Septiembre siempre llega como una promesa. Zapatos nuevos, libretas por estrenar, agendas limpias. La canción del anuncio de El Corte Inglés lo decía: «volver a empezar». Y parece mentira, pero hasta la política andaluza funciona igual: volvemos a la rutina, a las reuniones, a los cafés apresurados y a los grupos de Telegram que hierven de mensajes. La diferencia es que este septiembre no empieza con olor a libros, sino con olor a pólvora. Porque mientras algunas hemos aprovechado agosto para descansar, desconectar y cargar pilas, otras personas han dedicado el verano entero a afilar cuchillos y fabricar enemigos.
Porque mientras unos desempolvan agendas y vuelven con ganas de trabajar, otros han pasado el verano con el cuchillo entre los dientes, afilando rumores y estrategias de desgaste como si eso diera de comer a alguien. Y el problema no es que haya debate; ojalá hubiera más, y más honesto. El problema es que confundimos el debate con la carnicería. Lo vemos cada día: compañeras acosadas, insultos a plena luz, bulos fabricados a medida para que corran rápido. Y, a veces, incluso parece que no sabemos —o que no queremos— discutir sin destruirnos. Como si importara más ganar un hilo en X que construir algo real. Ya sabes: «que la realidad no te arruine un buen tuit».
Parece que no somos capaces de discutir sin destruirnos. Como si las redes fueran un patio de colegio donde el premio gordo es señalar quién es la «traidora del mes». Y mientras tanto, fuera de ese patio, la vida sigue: la sanidad colapsada, la vivienda disparada, la precariedad enquistada… pero, claro, eso no da tantos likes como la última bronca interna. Moreno Bonilla y compañía nos lo agradecen: cuanto más tiempo perdamos peleándonos, más fácil les resulta desmontar lo público sin que nadie les moleste.
Lo peor es que caemos en dinámicas que, si las miramos de frente, dan vergüenza. Nos llenamos la boca hablando de construir un proyecto para todas, pero al mismo tiempo decimos a la gente que se vaya, que se afilie a otro partido, que aquí «sobran». ¿En qué momento nos parecemos tanto al discurso que criticamos de «si no te gusta, vete a tu país»? Porque en Andalucía no sobra nadie. No sobran ideas, no sobra músculo, no sobra ilusión. Y cada vez que echamos a alguien, le hacemos un favor a la derecha.

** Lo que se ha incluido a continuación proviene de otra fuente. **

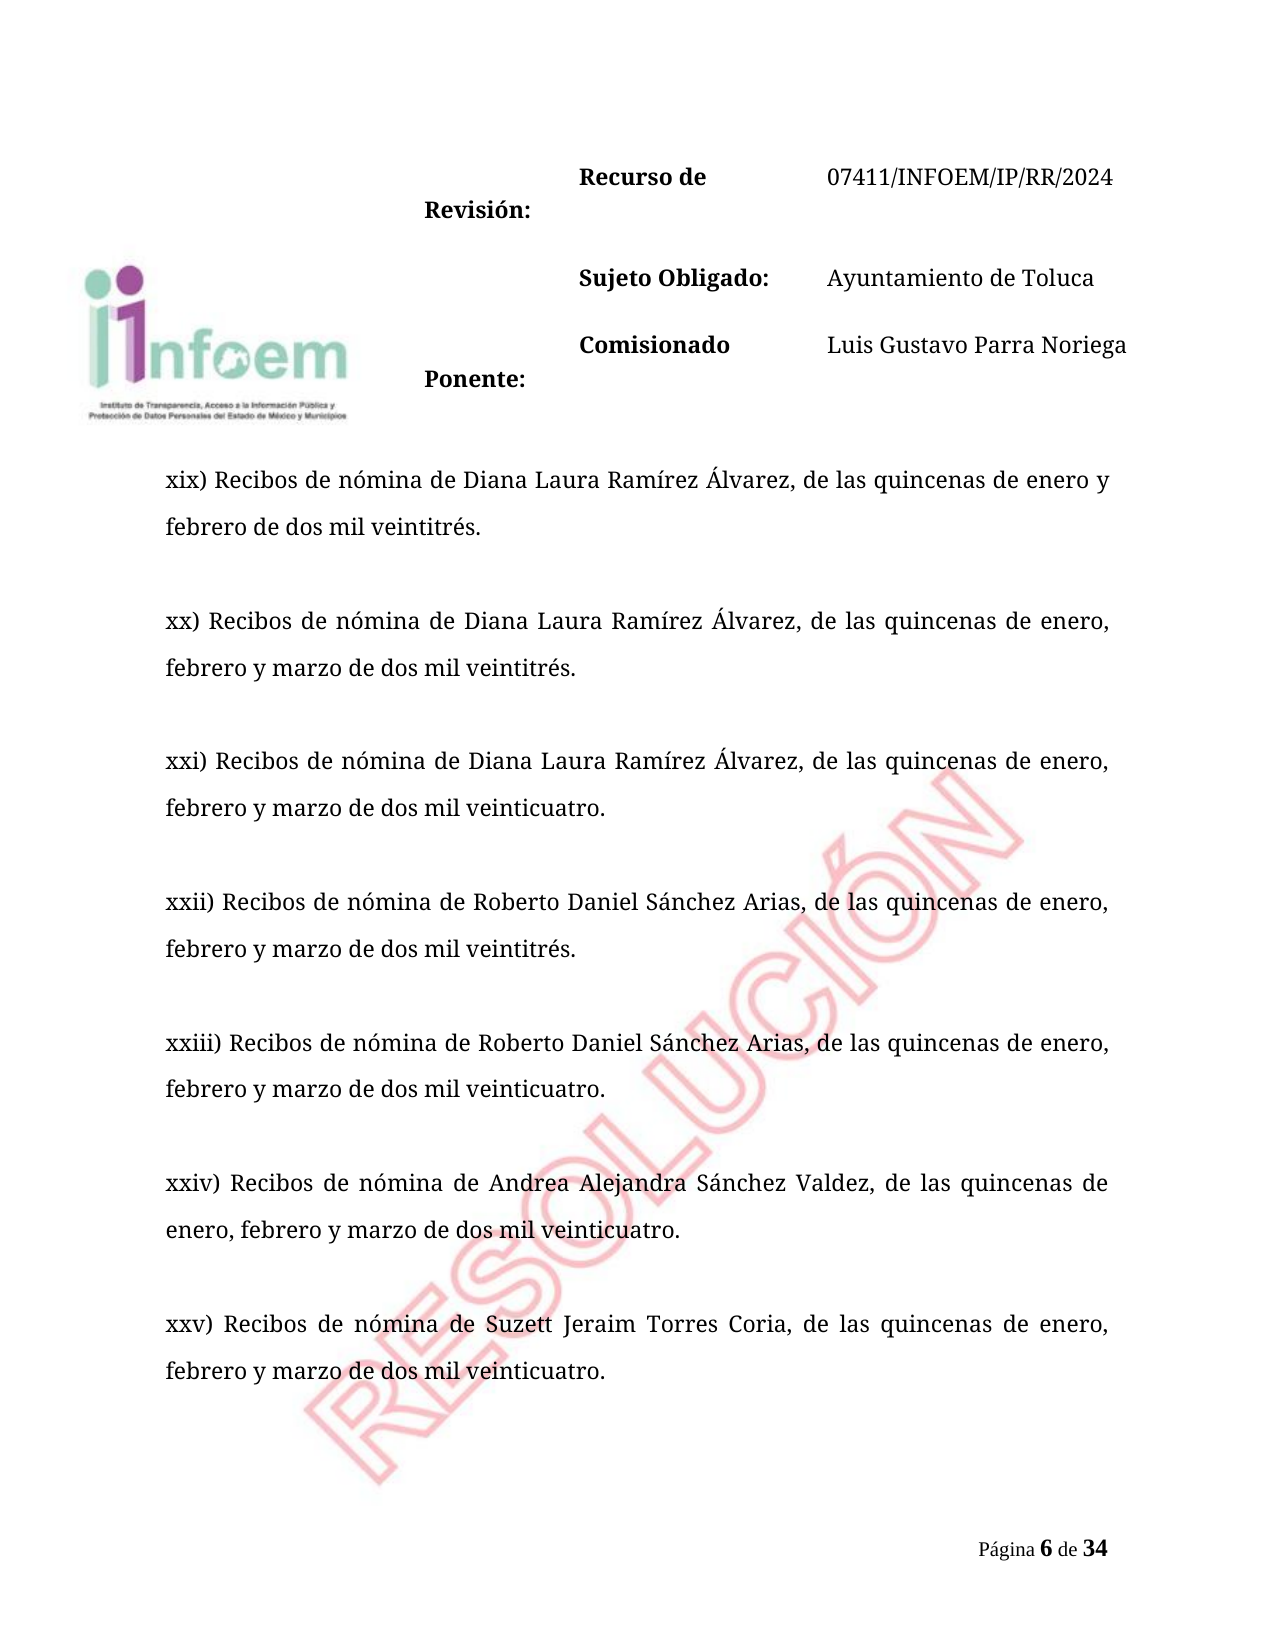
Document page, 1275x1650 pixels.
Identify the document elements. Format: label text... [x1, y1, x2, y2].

text xxiii) Recibos de nómina de Roberto Daniel Sánchez Arias, de las quincenas de enero, febrero y marzo de dos mil veinticuatro. [165, 1026, 1110, 1104]
text xix) Recibos de nómina de Diana Laura Ramírez Álvarez, de las quincenas de enero y febrero de dos mil veintitrés. [165, 464, 1110, 542]
text xx) Recibos de nómina de Diana Laura Ramírez Álvarez, de las quincenas de enero, febrero y marzo de dos mil veintitrés. [165, 604, 1110, 683]
text xxiv) Recibos de nómina de Andrea Alejandra Sánchez Valdez, de las quincenas de enero, febrero y marzo de dos mil veinticuatro. [165, 1167, 1110, 1245]
text xxv) Recibos de nómina de Suzett Jeraim Torres Coria, de las quincenas de enero, febrero y marzo de dos mil veinticuatro. [165, 1308, 1110, 1386]
text xxi) Recibos de nómina de Diana Laura Ramírez Álvarez, de las quincenas de enero, febrero y marzo de dos mil veinticuatro. [165, 745, 1110, 823]
text xxii) Recibos de nómina de Roberto Daniel Sánchez Arias, de las quincenas de enero, febrero y marzo de dos mil veintitrés. [165, 886, 1110, 964]
picture [0, 200, 1275, 1650]
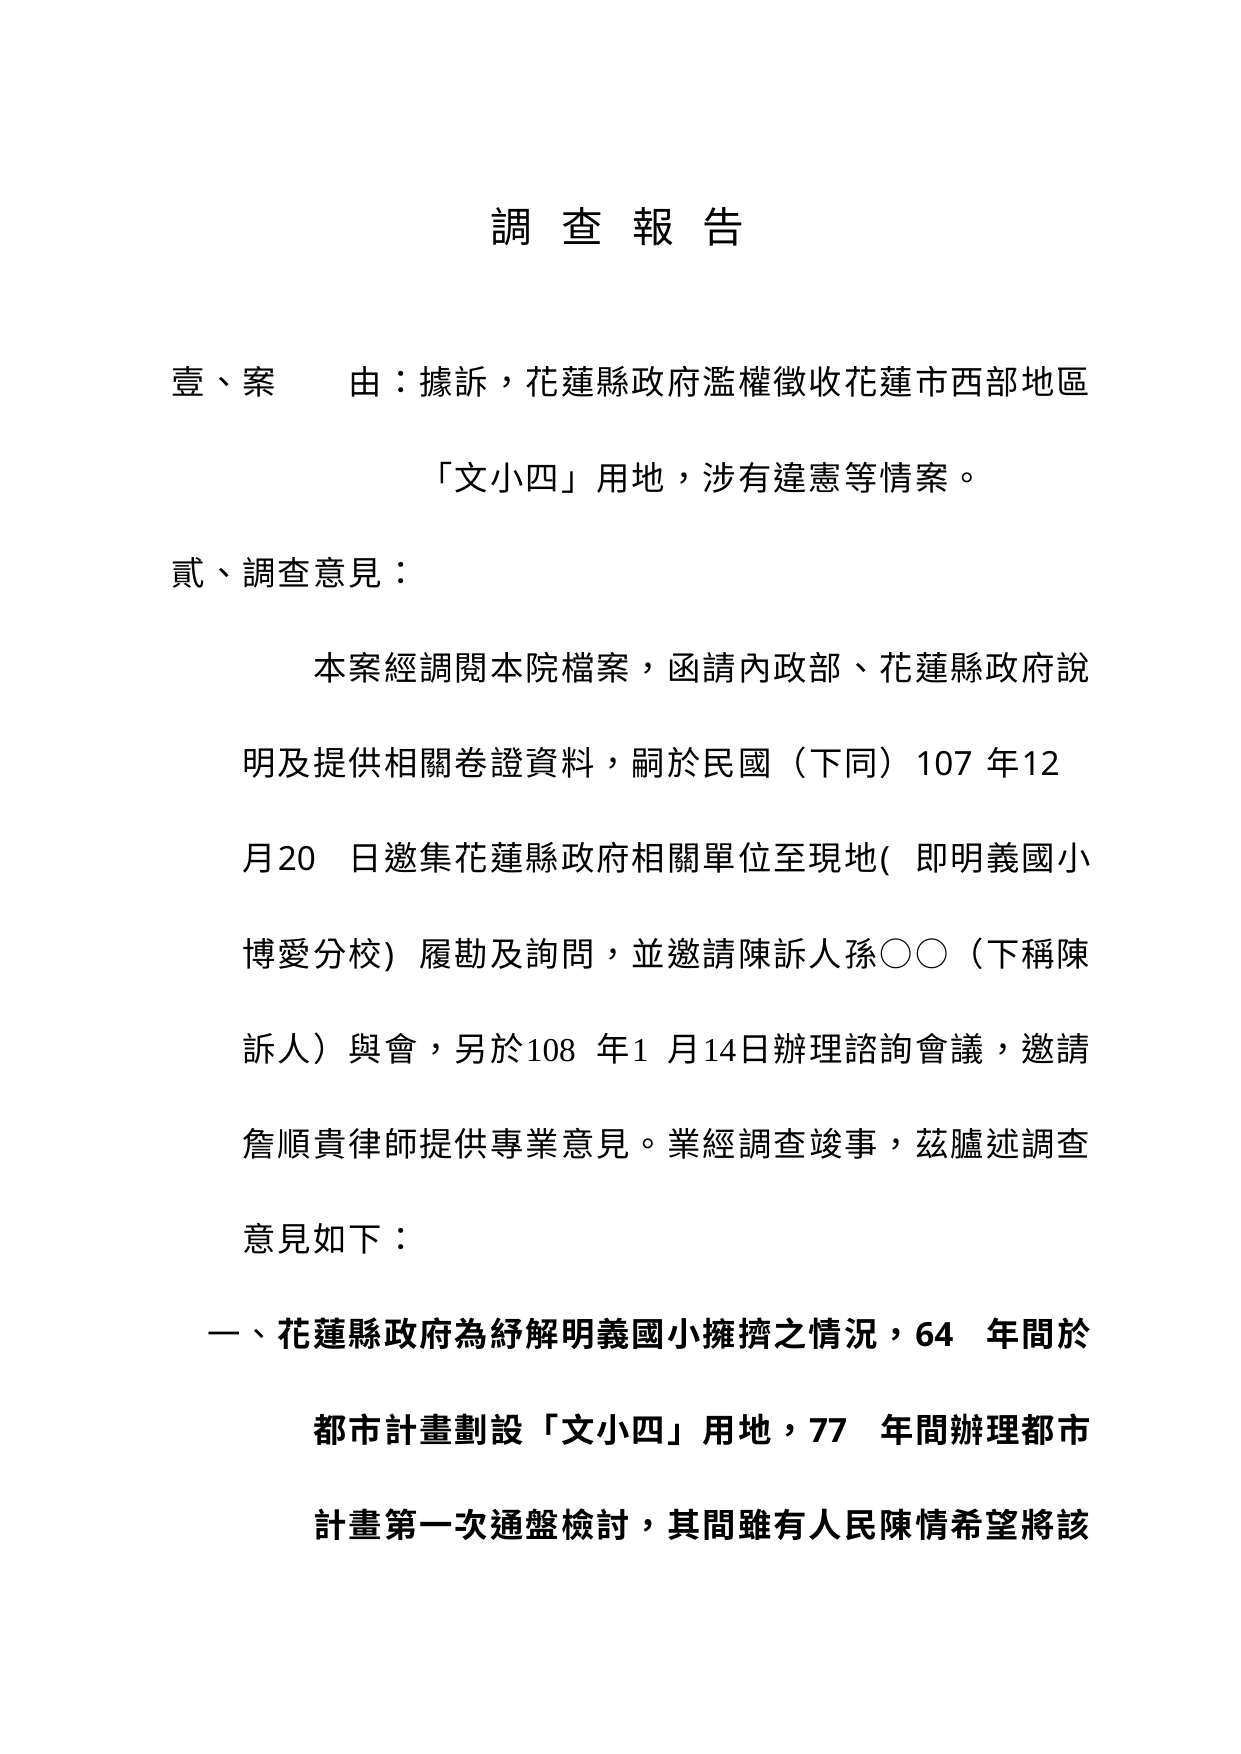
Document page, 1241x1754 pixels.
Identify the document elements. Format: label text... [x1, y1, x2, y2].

No se trata de imponer nada, sino de proponer un camino, una alternativa que nace de abajo, de los pueblos, de la gente que está harta de que las promesas se queden en discursos. Puedes estar de acuerdo o no con el manifiesto, pero negar que es un paso es cerrar los ojos. Porque si nadie se mueve, si nadie se atreve, Andalucía seguirá exactamente donde está: al fondo de todas las estadísticas. Y ojo, que querer cambiar las cosas desde dentro no debería convertir a nadie en villano. Si lo único que conseguimos es que la gente que intenta dar un paso se lleve un disparo por la espalda, no es extraño que cada vez haya menos personas dispuestas a intentarlo.
Y ahí está la otra cara de la moneda. Mientras nosotros hacemos casting de enemigos internos, Moreno Bonilla y compañía avanzan sin freno, desmontando lo público pieza a pieza. Sanidad, vivienda, empleo, educación… los problemas reales siguen ahí, pero hemos conseguido lo imposible: que hablar de ellos parezca aburrido comparado con la última bronca interna. Hemos dejado que la estrategia de la derecha funcione mejor que sus propias políticas: nos tienen entretenidos peleando entre nosotras mientras ellos siguen cobrando el alquiler del cortijo.
Septiembre, en teoría, es tiempo de empezar de cero. De organizarse, de planificar, de dar pasos que no se quedan solo en discursos. Y no hablo de renunciar a las diferencias; hablo de decidir si esas diferencias nos dividen o nos empujan hacia adelante. Porque si seguimos desgastando a la gente que intenta dar un paso, lo único que vamos a conseguir es que nadie dé ninguno. Y ya sabemos cómo acaba eso: con los mismos de siempre gobernando para los de siempre, mientras el resto aplaudimos nuestra propia irrelevancia.
La política, si sirve para algo, es para mejorarle la vida a la gente. No para ganar discusiones en X, no para demostrar quién insulta más rápido, no para coleccionar enemigos internos. Tenemos la obligación de levantar la vista, de volver a hablar de lo que importa y de recordar que Andalucía necesita menos épica en los discursos y más pasos concretos en la calle, en las instituciones, en los barrios. Porque si la izquierda no es capaz de construir futuro, habrá quien lo haga por nosotros. Y no les va a temblar el pulso.